Toma el termo y se sirve otro mate. Lo bebe en silencio mientras se distrae viendo pasar un enorme arenero que marcha tan lento que es casi imposible detectar su movimiento. Continúa hablando sin quitar la vista del carguero. Le jura que el hecho de que se retire no impedirá que se vean. Le dice que no se preocupe, que él puede pasar a buscarla por la Plaza Flores y llevarla hasta allí cada amanecer de un nuevo año en auto, en colectivo, o caminando; como sea. Que él irá a buscarla siempre, siempre, durante todo el tiempo que le quede de vida.

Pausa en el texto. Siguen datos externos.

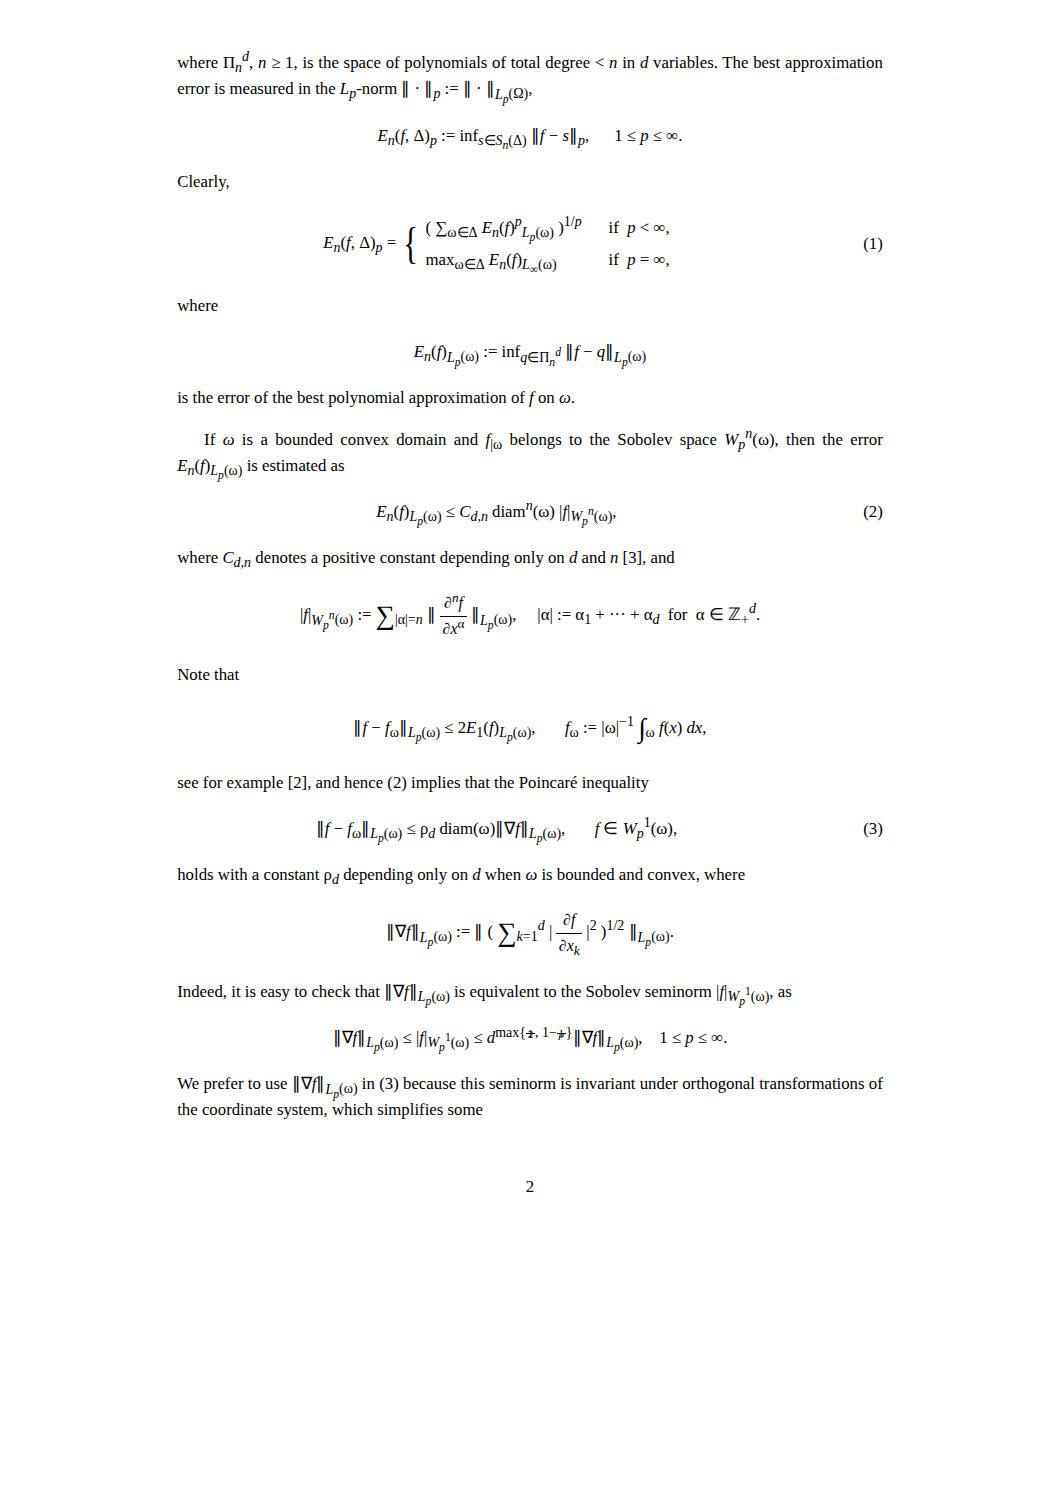where Πnd, n ≥ 1, is the space of polynomials of total degree < n in d variables. The best approximation error is measured in the Lp-norm ∥ · ∥p := ∥ · ∥Lp(Ω),
En(f, Δ)p := infs∈Sn(Δ) ∥f − s∥p, 1 ≤ p ≤ ∞.
Clearly,
En(f, Δ)p = { ( ∑ω∈Δ En(f)pLp(ω) )1/p if p < ∞, maxω∈Δ En(f)L∞(ω) if p = ∞,
(1)
where
En(f)Lp(ω) := infq∈Πnd ∥f − q∥Lp(ω)
is the error of the best polynomial approximation of f on ω.
If ω is a bounded convex domain and f|ω belongs to the Sobolev space Wpn(ω), then the error En(f)Lp(ω) is estimated as
En(f)Lp(ω) ≤ Cd,n diamn(ω) |f|Wpn(ω),
(2)
where Cd,n denotes a positive constant depending only on d and n [3], and
|f|Wpn(ω) := ∑|α|=n ∥ ∂nf∂xα ∥Lp(ω), |α| := α1 + ··· + αd for α ∈ ℤ+d.
Note that
∥f − fω∥Lp(ω) ≤ 2E1(f)Lp(ω), fω := |ω|−1 ∫ω f(x) dx,
see for example [2], and hence (2) implies that the Poincaré inequality
∥f − fω∥Lp(ω) ≤ ρd diam(ω)∥∇f∥Lp(ω), f ∈ Wp1(ω),
(3)
holds with a constant ρd depending only on d when ω is bounded and convex, where
∥∇f∥Lp(ω) := ∥ ( ∑k=1d | ∂f∂xk |2 )1/2 ∥Lp(ω).
Indeed, it is easy to check that ∥∇f∥Lp(ω) is equivalent to the Sobolev seminorm |f|Wp1(ω), as
∥∇f∥Lp(ω) ≤ |f|Wp1(ω) ≤ dmax{12, 1−1 p}∥∇f∥Lp(ω), 1 ≤ p ≤ ∞.
We prefer to use ∥∇f∥Lp(ω) in (3) because this seminorm is invariant under orthogonal transformations of the coordinate system, which simplifies some
2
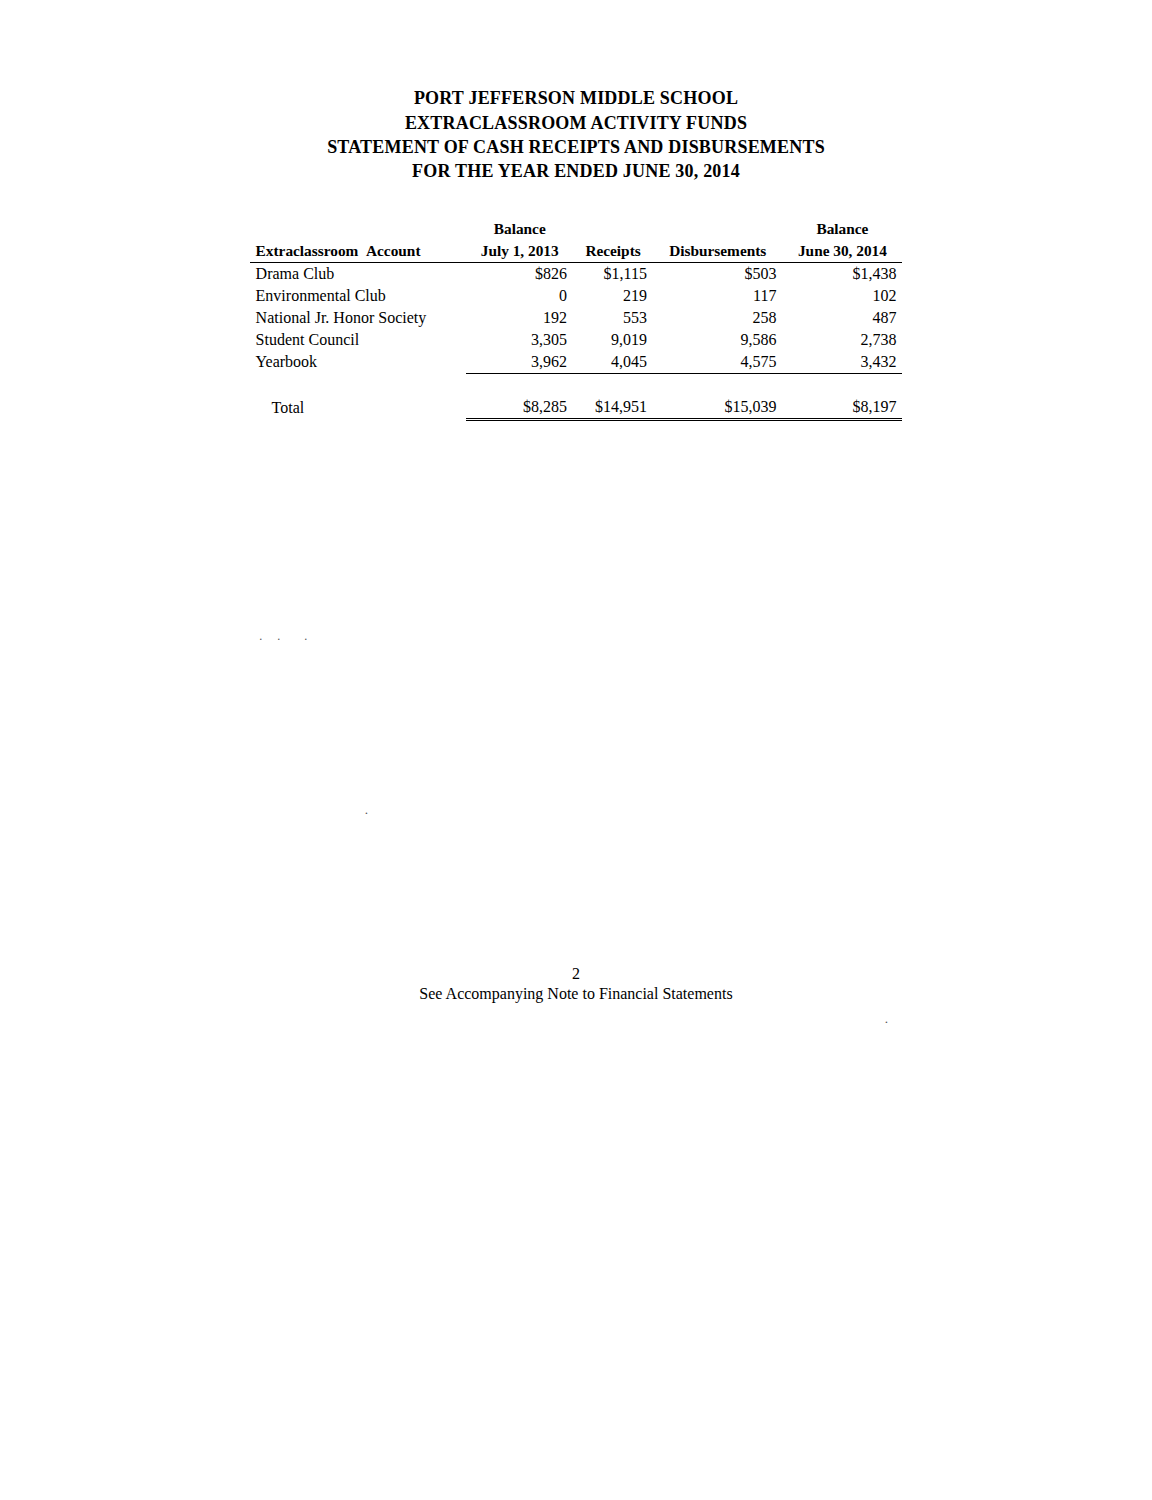PORT JEFFERSON MIDDLE SCHOOL
EXTRACLASSROOM ACTIVITY FUNDS
STATEMENT OF CASH RECEIPTS AND DISBURSEMENTS
FOR THE YEAR ENDED JUNE 30, 2014
| | Balance | | | Balance |
| --- | --- | --- | --- | --- |
| Extraclassroom Account | July 1, 2013 | Receipts | Disbursements | June 30, 2014 |
| Drama Club | $826 | $1,115 | $503 | $1,438 |
| Environmental Club | 0 | 219 | 117 | 102 |
| National Jr. Honor Society | 192 | 553 | 258 | 487 |
| Student Council | 3,305 | 9,019 | 9,586 | 2,738 |
| Yearbook | 3,962 | 4,045 | 4,575 | 3,432 |
| Total | $8,285 | $14,951 | $15,039 | $8,197 |
. . .
.
.
2
See Accompanying Note to Financial Statements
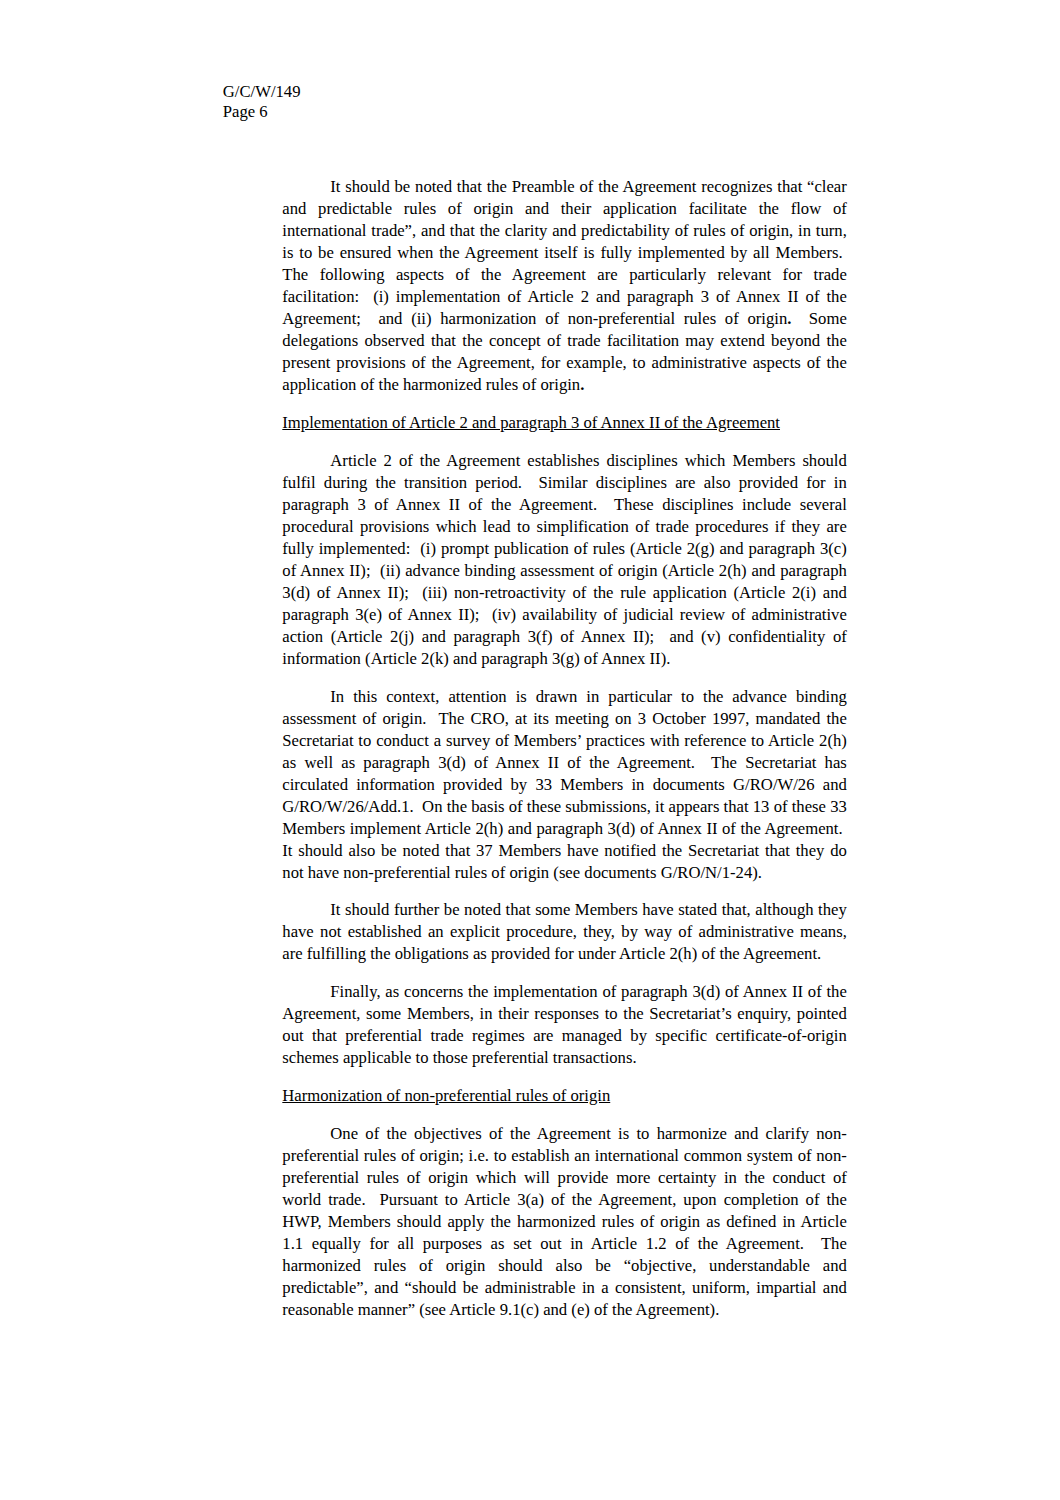G/C/W/149
Page 6
It should be noted that the Preamble of the Agreement recognizes that “clear and predictable rules of origin and their application facilitate the flow of international trade”, and that the clarity and predictability of rules of origin, in turn, is to be ensured when the Agreement itself is fully implemented by all Members. The following aspects of the Agreement are particularly relevant for trade facilitation: (i) implementation of Article 2 and paragraph 3 of Annex II of the Agreement; and (ii) harmonization of non-preferential rules of origin. Some delegations observed that the concept of trade facilitation may extend beyond the present provisions of the Agreement, for example, to administrative aspects of the application of the harmonized rules of origin.
Implementation of Article 2 and paragraph 3 of Annex II of the Agreement
Article 2 of the Agreement establishes disciplines which Members should fulfil during the transition period. Similar disciplines are also provided for in paragraph 3 of Annex II of the Agreement. These disciplines include several procedural provisions which lead to simplification of trade procedures if they are fully implemented: (i) prompt publication of rules (Article 2(g) and paragraph 3(c) of Annex II); (ii) advance binding assessment of origin (Article 2(h) and paragraph 3(d) of Annex II); (iii) non-retroactivity of the rule application (Article 2(i) and paragraph 3(e) of Annex II); (iv) availability of judicial review of administrative action (Article 2(j) and paragraph 3(f) of Annex II); and (v) confidentiality of information (Article 2(k) and paragraph 3(g) of Annex II).
In this context, attention is drawn in particular to the advance binding assessment of origin. The CRO, at its meeting on 3 October 1997, mandated the Secretariat to conduct a survey of Members’ practices with reference to Article 2(h) as well as paragraph 3(d) of Annex II of the Agreement. The Secretariat has circulated information provided by 33 Members in documents G/RO/W/26 and G/RO/W/26/Add.1. On the basis of these submissions, it appears that 13 of these 33 Members implement Article 2(h) and paragraph 3(d) of Annex II of the Agreement. It should also be noted that 37 Members have notified the Secretariat that they do not have non-preferential rules of origin (see documents G/RO/N/1-24).
It should further be noted that some Members have stated that, although they have not established an explicit procedure, they, by way of administrative means, are fulfilling the obligations as provided for under Article 2(h) of the Agreement.
Finally, as concerns the implementation of paragraph 3(d) of Annex II of the Agreement, some Members, in their responses to the Secretariat’s enquiry, pointed out that preferential trade regimes are managed by specific certificate-of-origin schemes applicable to those preferential transactions.
Harmonization of non-preferential rules of origin
One of the objectives of the Agreement is to harmonize and clarify non-preferential rules of origin; i.e. to establish an international common system of non-preferential rules of origin which will provide more certainty in the conduct of world trade. Pursuant to Article 3(a) of the Agreement, upon completion of the HWP, Members should apply the harmonized rules of origin as defined in Article 1.1 equally for all purposes as set out in Article 1.2 of the Agreement. The harmonized rules of origin should also be “objective, understandable and predictable”, and “should be administrable in a consistent, uniform, impartial and reasonable manner” (see Article 9.1(c) and (e) of the Agreement).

Le pide que le crea, que confíe en él. Le dice que no tiene preguntas para hacerle, que no le importa de dónde vino ni hacia donde irá. Le dice que están solos; ella y él al fin solos. Le jura que jamás ha vuelto a ver a su esposa desde la separación y le jura también que lo de las chicas de Villalba era solo un pasatiempo, que no tiene de qué preocuparse. Le argumenta que él no tiene nada que demostrarle, que en todos los años que han pasado, él le ha sido fiel, la esperó y le fue fiel. Le dice que no sea tonta. Le dice que la ama.

Por primera vez en veinte años Barrientos le dice a Matilde que la ama.

Es una mañana fresca de enero, la primera del nuevo año, del nuevo milenio; soleada y seca.

El río, los pastizales, el camino, la basura, el Renault, el carguero, los pájaros, los escombros y Barrientos. Solo Barrientos.